Yukon University has established a Research Chair in Northern Governance, thanks to a $1M gift from the real estate company Northern Vision Development (NVD). The NVD funding will support the research chair position for ten years. The Chair will be held by Dr Rebecca Major, a Métis scholar who specializes in the preservation and growth of knowledge in northern governance. “It is particularly exciting that the focus of this role is on northern Indigenous governance,” said Major. “Yukon First Nations have much to offer; they’ve moved the dial on modern relationships and I look forward to learning, and working together.”
The University of King’s College and the Black Cultural Centre for Nova Scotia (BCCNS) recently announced that they will partner to bolster the university’s ongoing work on equity, diversity, accessibility, and inclusion. Through this collaboration, BCCNS will establish an advisory committee that will make recommendations for how U of King’s College can provide a more inclusive environment to African Nova Scotians and Black students, faculty, and staff. The committee will also explore how U of King’s College can create additional educational opportunities for Black students from the Caribbean and from Canada’s Caribbean community.
The University of Saskatchewan is considering the future of its historic Stone Barn. The barn”which was completed in 1912″helped USask incorporate Canada’s first College of Agriculture, but was closed in 2010 due to structural issues. The president recently apprised the board of governors of plans to restore the barn’s roof and renew its siding; reports that the cost of this restoration is between $3M and $7M. The university will also be looking at the long-term future of the building while restoring the roof and siding. “It is part of the fabric and the identity of who USask is for getting beyond a century,” said USask Vice Provost of Students and Learning Jerome Cranston. “So it is going to be a significant [decision] that’s going to have to be made.”

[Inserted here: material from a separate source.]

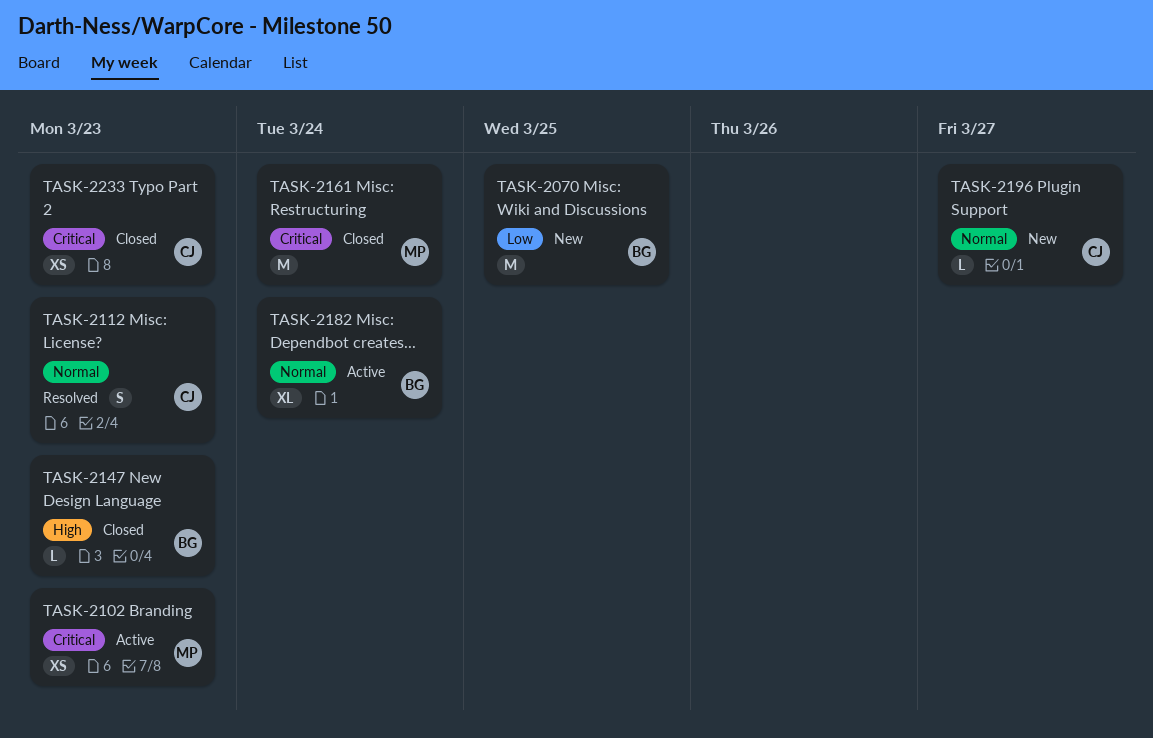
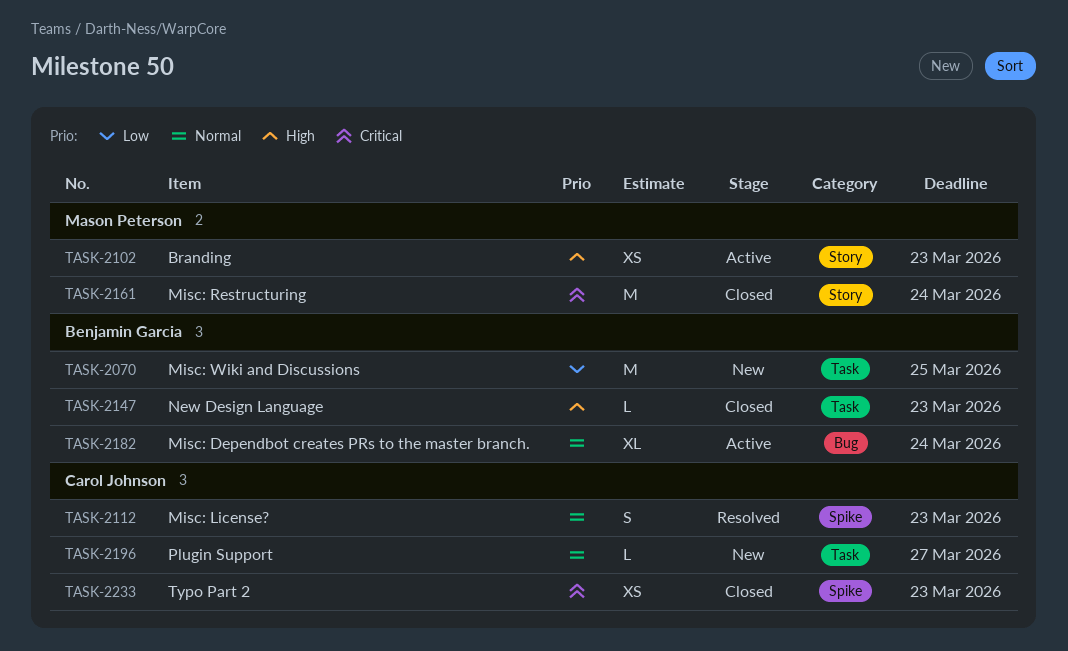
TASK-2102, priority: Critical -> High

The Université du Québec à Montréal’s École des sciences de la gestion (ESG UQAM) has received a $2M gift from Cascades to advance knowledge, research, and innovation on social impact entrepreneurship. This gift will be delivered over a period of 10 years and will focus on supporting ESG UQAM’s Carrefour Entrepreneuriat à Impact, an initiative that brings researchers, educators, and businesses together to combat challenges associated with social and environmental transitions. UQAM recteur Stéphane Pallage said that this donation will continue the institution’s ongoing sustainable development and partnership with Cascades.
Athabasca University has partnered with HCLTech to provide HCLTech employees with advanced learning opportunities. Employees who have completed HCLTech’s IT apprenticeship program will be able to flexibly pursue a Bachelor of Science in Computing and Information Systems degree at AU. AU will provide education that builds upon the HCLTech IT apprenticeship program, giving students new training opportunities and on-the-job learning. “[W]e’re pleased to be able to help major international organizations like HCLTech to meet their employees’ further education requirements,” said AU President Dr Alex Clark. “Our flexible online learning environment allows anyone to advance their post-secondary education.”